Lucy Standing, a co-founder of Brave Starts, which supports mid- and late-career professionals, told MPs: “Do I feel [older people] are busy on a golf course out of choice? I would say absolutely not. I would say to Jeremy Hunt, if you want people to get off the golf course, or out of the yoga room, or drinking coffee, or whatever it is he thinks we’re doing, I would suggest why doesn’t he start leading the way.

“There are a number of barriers – lack of flexible jobs, outdated recruitment practices … there are no programmes for career changes or people wanting to re-enter the workplace, or very few of them. There is no career guidance or support for people who have no idea what they want to do next, but they do want to work, and there’s no role models or blueprints for how to do it.”

Also addressing the committee, Tony Wilson, director of the Institute for Employment Studies, said the number of people aged 50-65 who say they have left the workforce primarily for early retirement was now slightly lower than it was before the Covid outbreak, at around 1 million people, after a “largeish increase” during the pandemic.

He said a lot of people who retired during the pandemic did so in “relative financial comfort” compared with previous decades and were living off private pensions and savings. “They don’t need to come back and all the evidence suggests they probably won’t come back,” he said.

But, Wilson added: “There are so many more millions of older people who are out of work and want to work who would consider coming back, who’ve often got long-term health conditions, they’ve got care responsibilities or can’t find the right job or don’t know what the right job would be.
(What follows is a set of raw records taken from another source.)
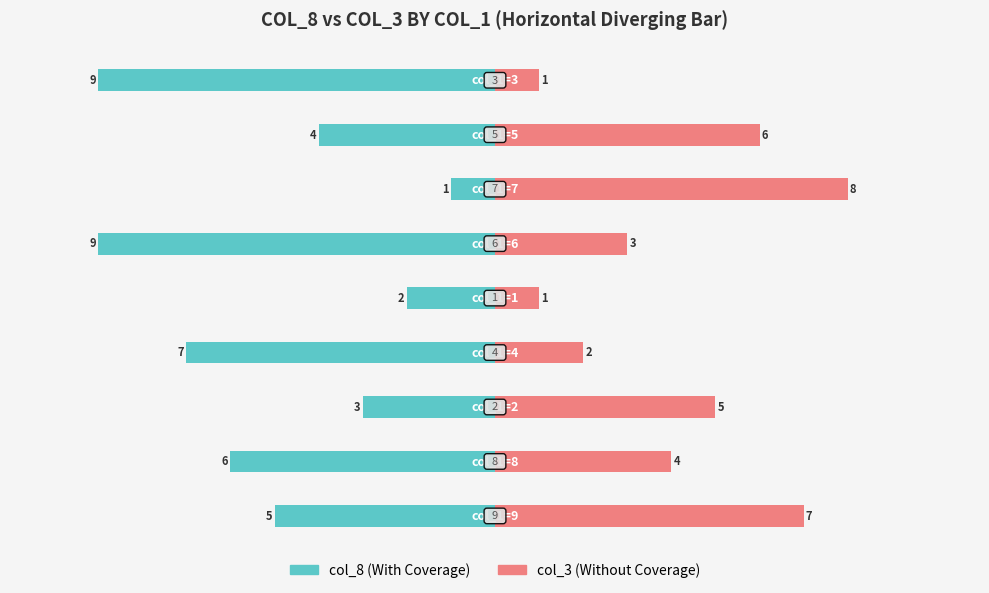

Reading right to left, list all the values displayed in this chart.

With Coverage: 7.5=-9	5.0=-4	2.5=-1	0.0=-9	−2.5=-2	−5.0=-7	−7.5=-3	−10.0=-6	−12.5=-5
Without Coverage: 7.5=1	5.0=6	2.5=8	0.0=3	−2.5=1	−5.0=2	−7.5=5	−10.0=4	−12.5=7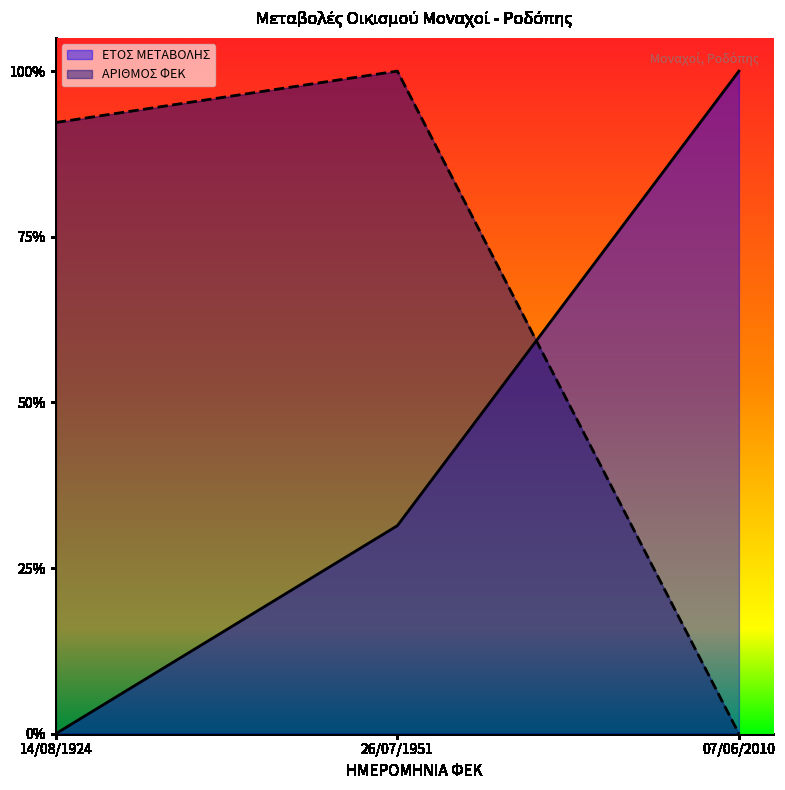

At how many categories does at least one series exceed 0?

3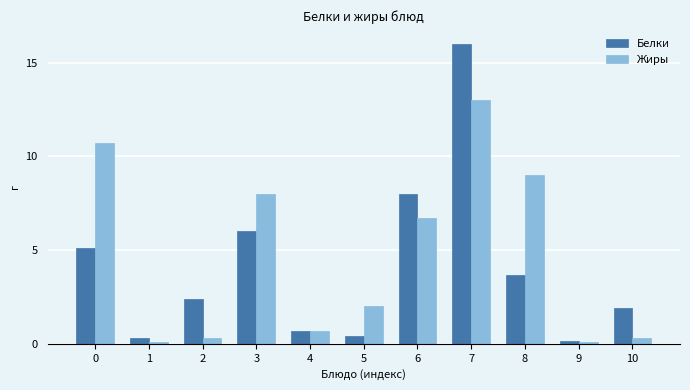

What is the minimum value for Белки?

0.2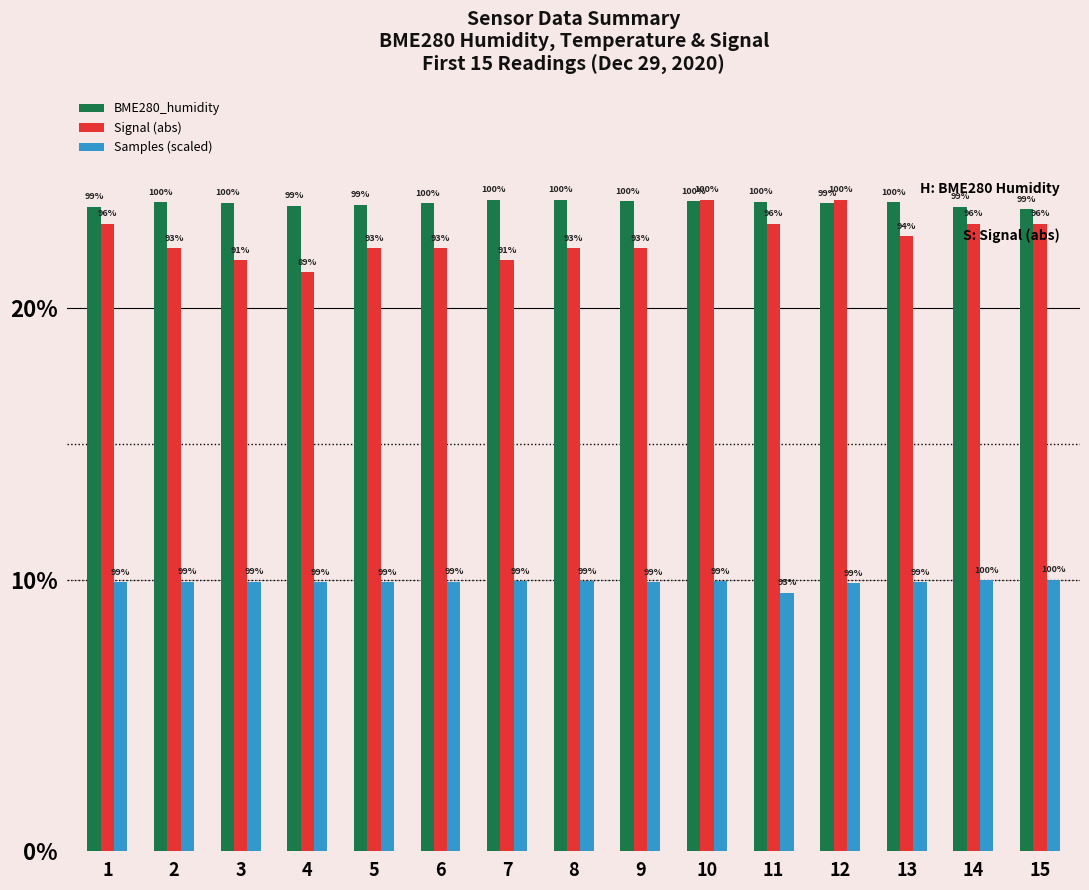

How many groups of bars are there?

15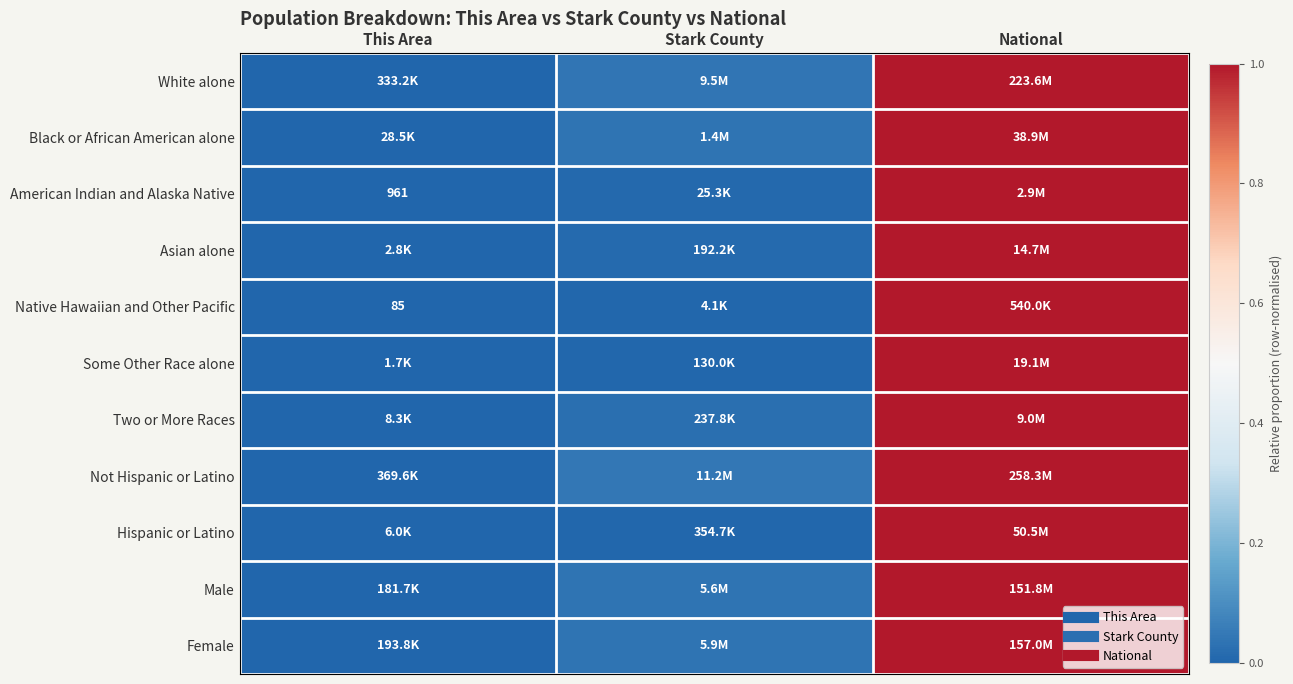

Which category has the lowest value in the American Indian and Alaska Native series?

This Area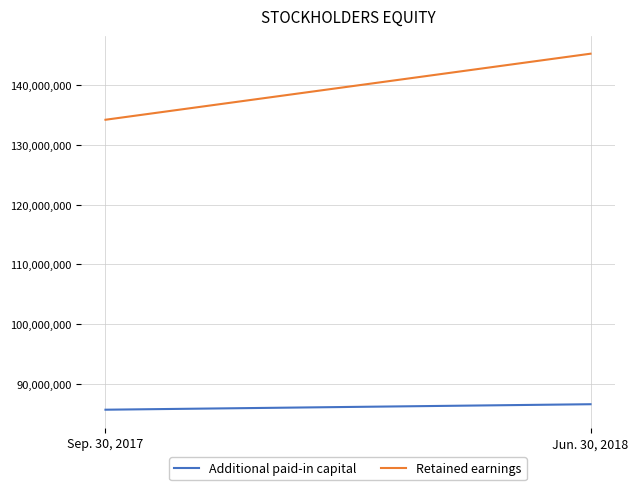

List the labels in order of Additional paid-in capital value, largest first.

Jun. 30, 2018, Sep. 30, 2017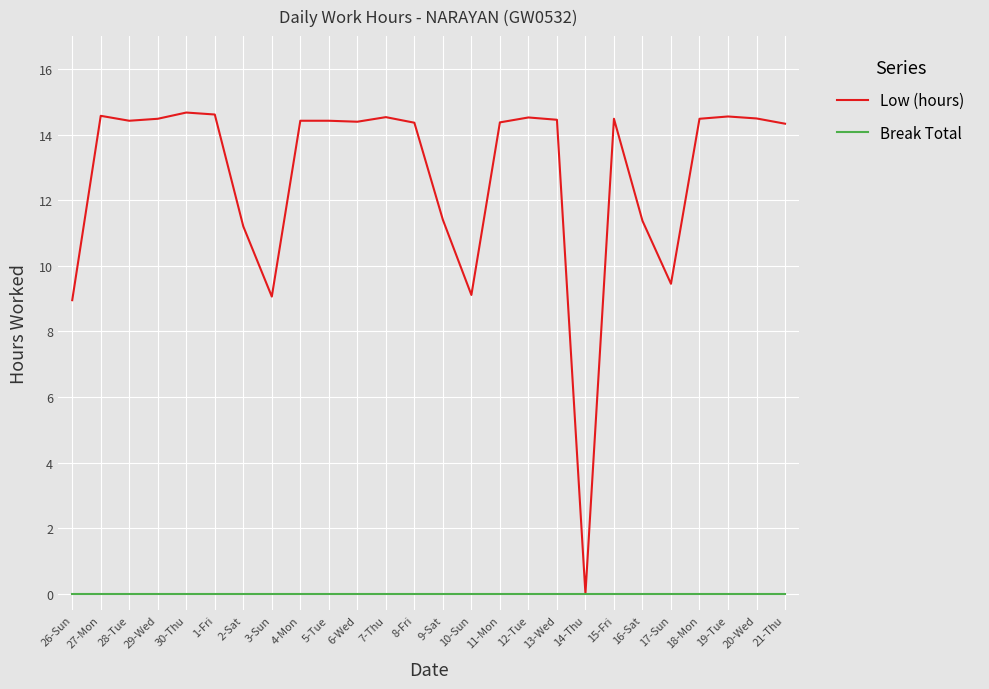

Is this an area chart (filled region under the line)?

No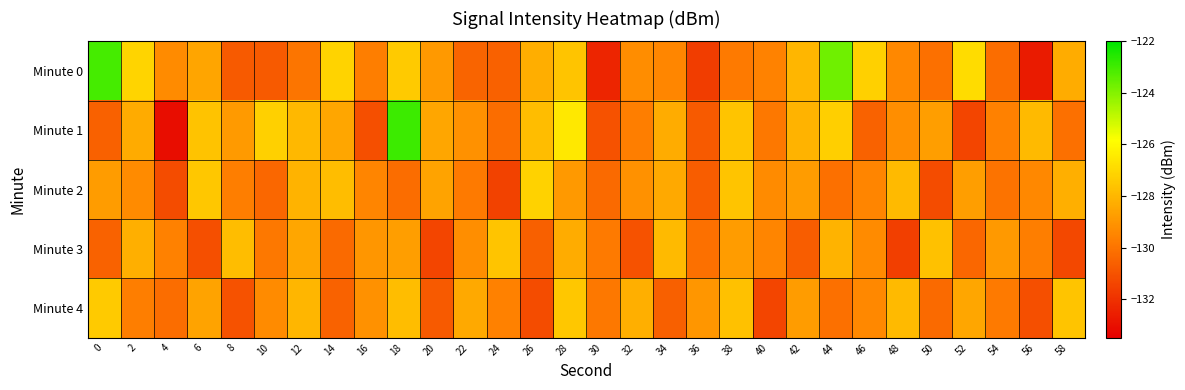

Between 10 and 18, which series saw the biggest shift?

Minute 1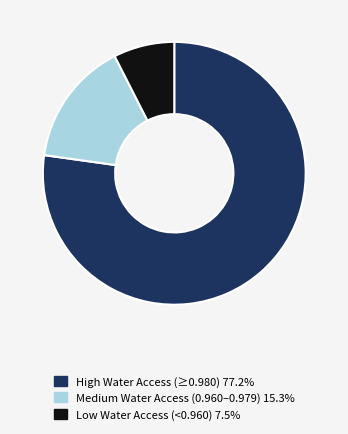

Count the number of slices in the pie.

3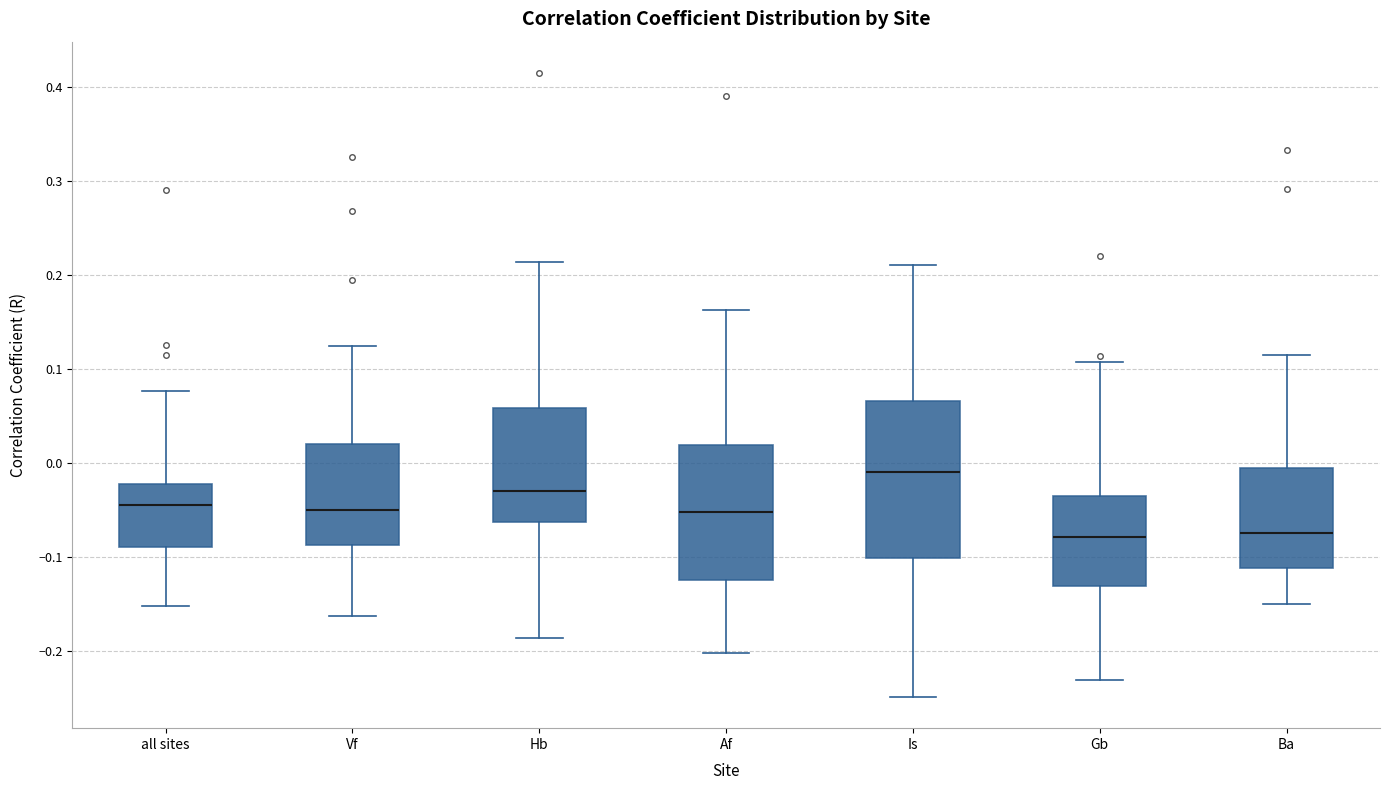

Which box is the tallest, from its lower edge to its upper edge?

Is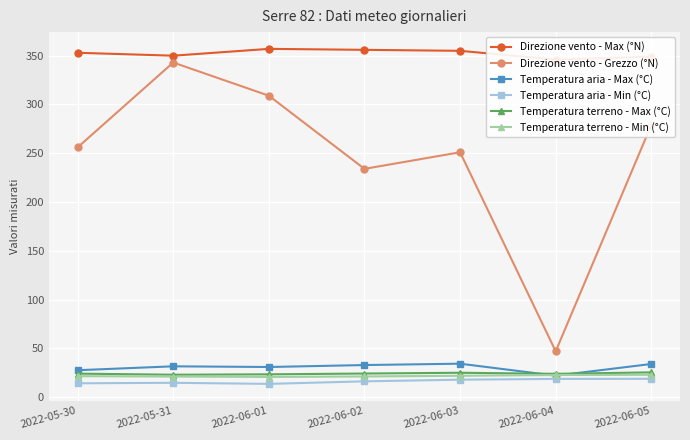

What is the difference between the second highest and minimum values in the Direzione vento - Max (°N) series?

10.0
“We should be really talking to people about how we help them achieve what they want which is often to be back in decent work that is flexible, that is local, that is supportive … and think about how we design policy. I don’t think the issue is golf course membership or time spent on golf courses.”

Wilson said that unlike countries such as Germany, Britain does not have a public employment service, as Jobcentre Plus is mainly aimed at people on universal credit and only one in 10 people over 50 fall into that group. He also suggested reviewing the rules for early access to pensions.

The comments came on the day the Resolution Foundation, a leading thinktank, said Britain risks ending the decade with the lowest rates of workforce participation in almost 30 years, unless the government takes urgent action to reform childcare and help people with health conditions.

The business minister, Kevin Hollinrake, appearing before MPs in a subsequent session, noted that there had been a significant rise in economic inactivity since Covid, with an additional 500,000 people out of the labour force, and said the government was working on “making the workplace a more attractive place to be”.

The government is supporting a private member’s bill, brought by the Labour MP Yasmin Qureshi, allowing employees to request flexible working from day one in a job, which Hollinrake said would “shift the cultural needle”. However, this was “a right to request, not a right to insist”, he stressed, adding: “The more you put burdens on businesses, the fewer jobs there will be.” He also flagged the need for better, potentially shorter, apprenticeships and skills boot camps.